9 Once you have assigned all of the inputs and outputs of your circuit to appropriate device pins, re-compile your design. Your design is now ready to be downloaded to the target hardware. You may want to go over Section 4.1 of the DE1-SoC user manual for information on configuring (programming) the Cyclone V FPGA on the board. You will be using the JTAG mode to configure the device. Take the board out of the kit box, connect the USB cable to the USB port of the computer and to the USB connector on the board. Next, select the Programmer item from the Tools menu. Click Auto Detect and then select the correct device (5CSEMA5), as shown below. Both FPGA device and HPS should be detected. Next, double-click the FPGA device (5CSEMA5), from the window that pops up, add the .sof file created by Quartus. Finally, check the “Program/configure” box beside the 5CSEMA5 device, and then click “Start”. See also Section “Configuring the FPGA in JTAG Mode” on p. 12 of the manual. Now, you should be able to use the slide switches to insert values for inputs A and B. The 7-segment LEDs should also display inputs and outputs in BCD format. 8 Questions 1. Briefly explain your VHDL code implementation of all circuits. 2. Perform timing analysis and find the critical path(s) of the one-digit BCD adder circuit for the Fast 1,100 mV 85C Model. Show the obtained timing waveform(s) of the critical path(s) that you found. 3. Provide the VHDL code that you wrote for the wrapper circuit. 4. Show a representative photo of the board displaying the result of the addition of A and B, where A is the last (rightmost) digit of the McGill ID number of one of the students in your group and B is the last (rightmost) digit of the McGill ID number of the other student in the group (if there are three members in your group, choose two IDs and state which were chosen). Clearly indicate which 7-segment LEDs/sliding switches are assigned to which inputs/outputs of the circuit on the photo. 5. Report the number of pins and logic modules used to fit your designs on the FPGA board. 9 Deliverables You are required to submit the following deliverables on MyCourses. Please note that a single submission is required per group (by one of the group members).
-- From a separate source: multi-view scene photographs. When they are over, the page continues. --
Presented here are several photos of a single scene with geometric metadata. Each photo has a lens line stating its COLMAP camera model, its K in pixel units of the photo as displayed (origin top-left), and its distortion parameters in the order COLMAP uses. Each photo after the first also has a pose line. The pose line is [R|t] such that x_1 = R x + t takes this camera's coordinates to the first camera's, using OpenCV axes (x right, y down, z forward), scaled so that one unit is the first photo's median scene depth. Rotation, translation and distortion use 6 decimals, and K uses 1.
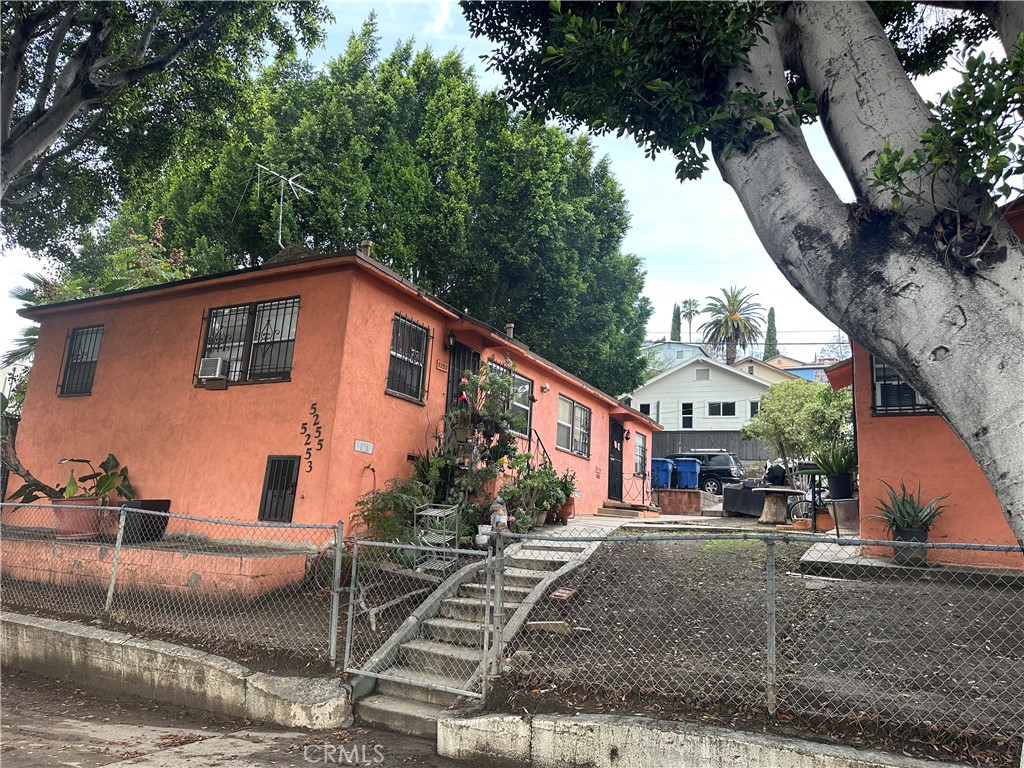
lens RADIAL K [[720.5, 0, 512.0], [0, 720.5, 384.0], [0, 0, 1]] dist [0.002651, 0.002937]
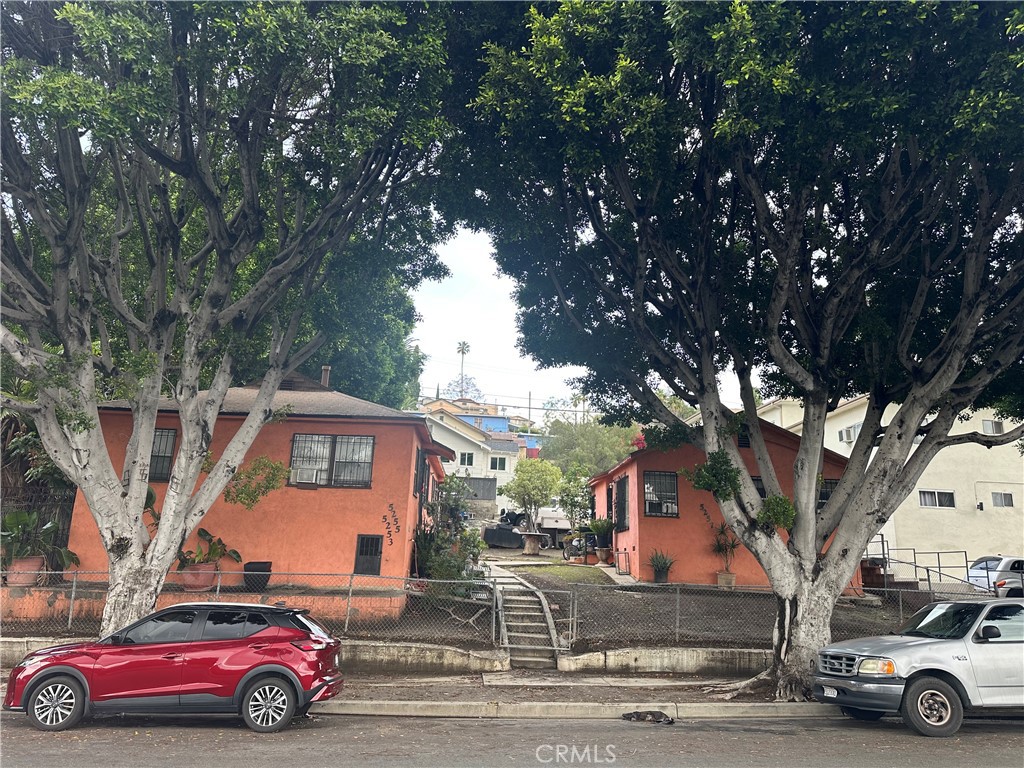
lens RADIAL K [[714.4, 0, 512.0], [0, 714.4, 384.0], [0, 0, 1]] dist [0.081266, -0.087832]
pose [[0.859361, 0.094866, 0.502493, -0.922678], [-0.091079, 0.995325, -0.032145, -0.232366], [-0.503193, -0.018142, 0.863984, -0.630840]]
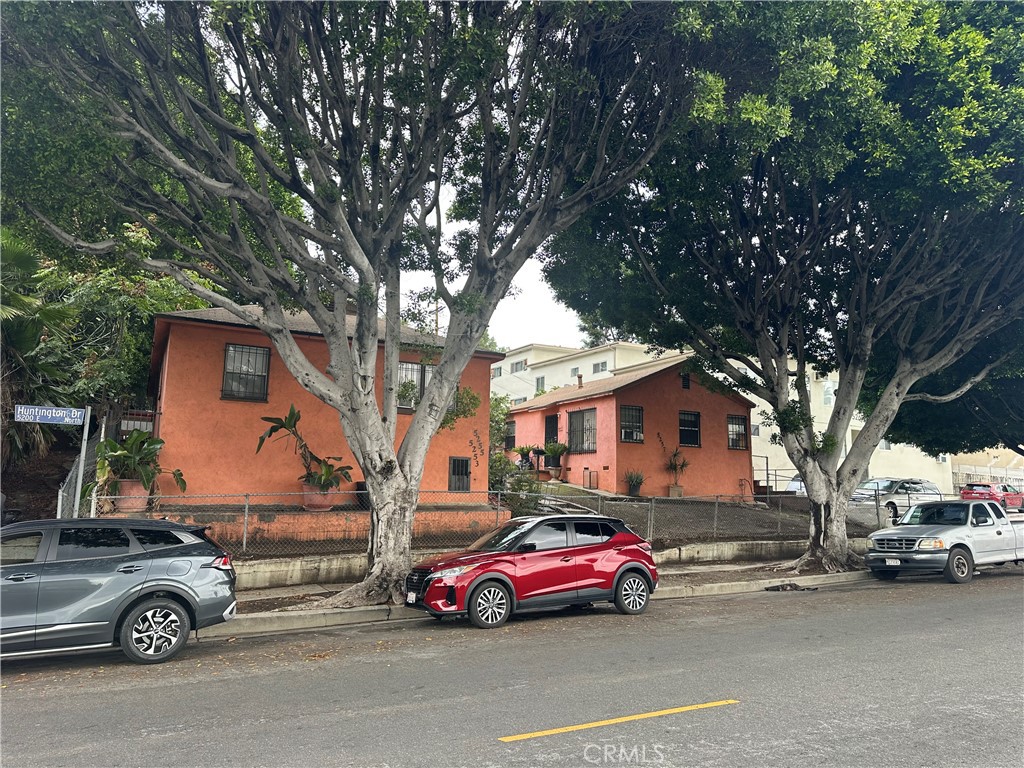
lens RADIAL K [[714.4, 0, 512.0], [0, 714.4, 384.0], [0, 0, 1]] dist [0.081266, -0.087832]
pose [[0.560695, 0.071613, 0.824920, -1.789459], [-0.162722, 0.986356, 0.024974, -0.155128], [-0.811876, -0.148235, 0.564698, -0.121450]]
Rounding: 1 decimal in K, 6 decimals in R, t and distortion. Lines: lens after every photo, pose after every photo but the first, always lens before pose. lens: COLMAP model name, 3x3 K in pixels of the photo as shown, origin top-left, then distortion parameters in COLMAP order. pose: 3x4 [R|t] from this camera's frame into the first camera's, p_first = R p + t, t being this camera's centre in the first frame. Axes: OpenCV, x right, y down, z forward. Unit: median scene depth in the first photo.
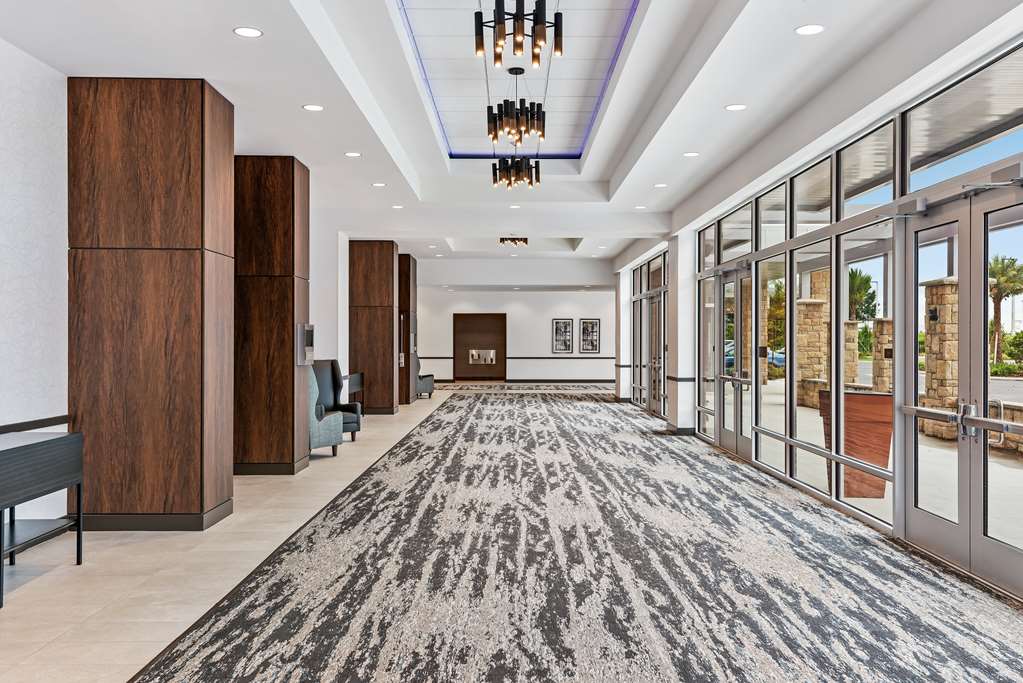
lens RADIAL K [[855.6, 0, 511.5], [0, 855.6, 341.5], [0, 0, 1]] dist [0.013563, 0.003653]
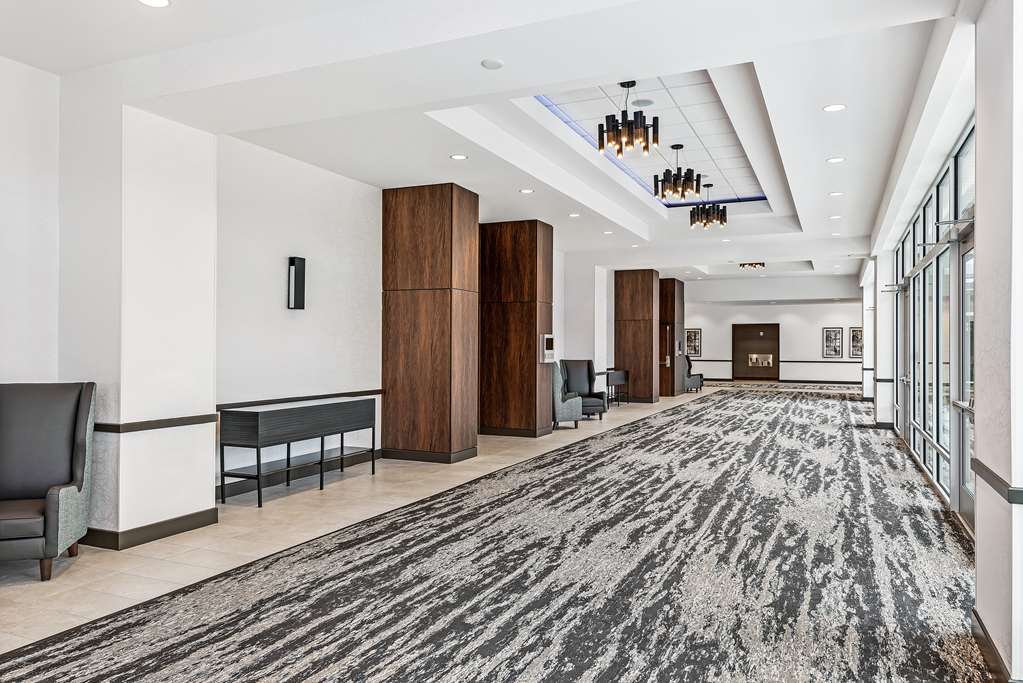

10 • Lab report. The report should include the following parts: (1) Names and McGill IDs of group members, (2) an executive summary (short description of what you have done in this VHDL assignment), (3) answers to all questions in previous section (if applicable), (4) legible figures (screenshots) of schematics and simulation results, where all inputs, outputs, signals, and axes are marked and visible, (5) an explanation of the results obtained in the assignments (mark important points on the simulation plots), and (6) conclusions. Note – students are encouraged to take the reports seriously, points will be deducted for sloppy submissions. Please also note that even if some of the waveforms may look the same, you still need to include them separately in the report. • Project files. Create a single .zip file named VHDL#_firstname_lastname (replace # with the number of the current VHDL assignment and firstname_lastname with the name of the submitting group member). The .zip file should include the working directory of the project.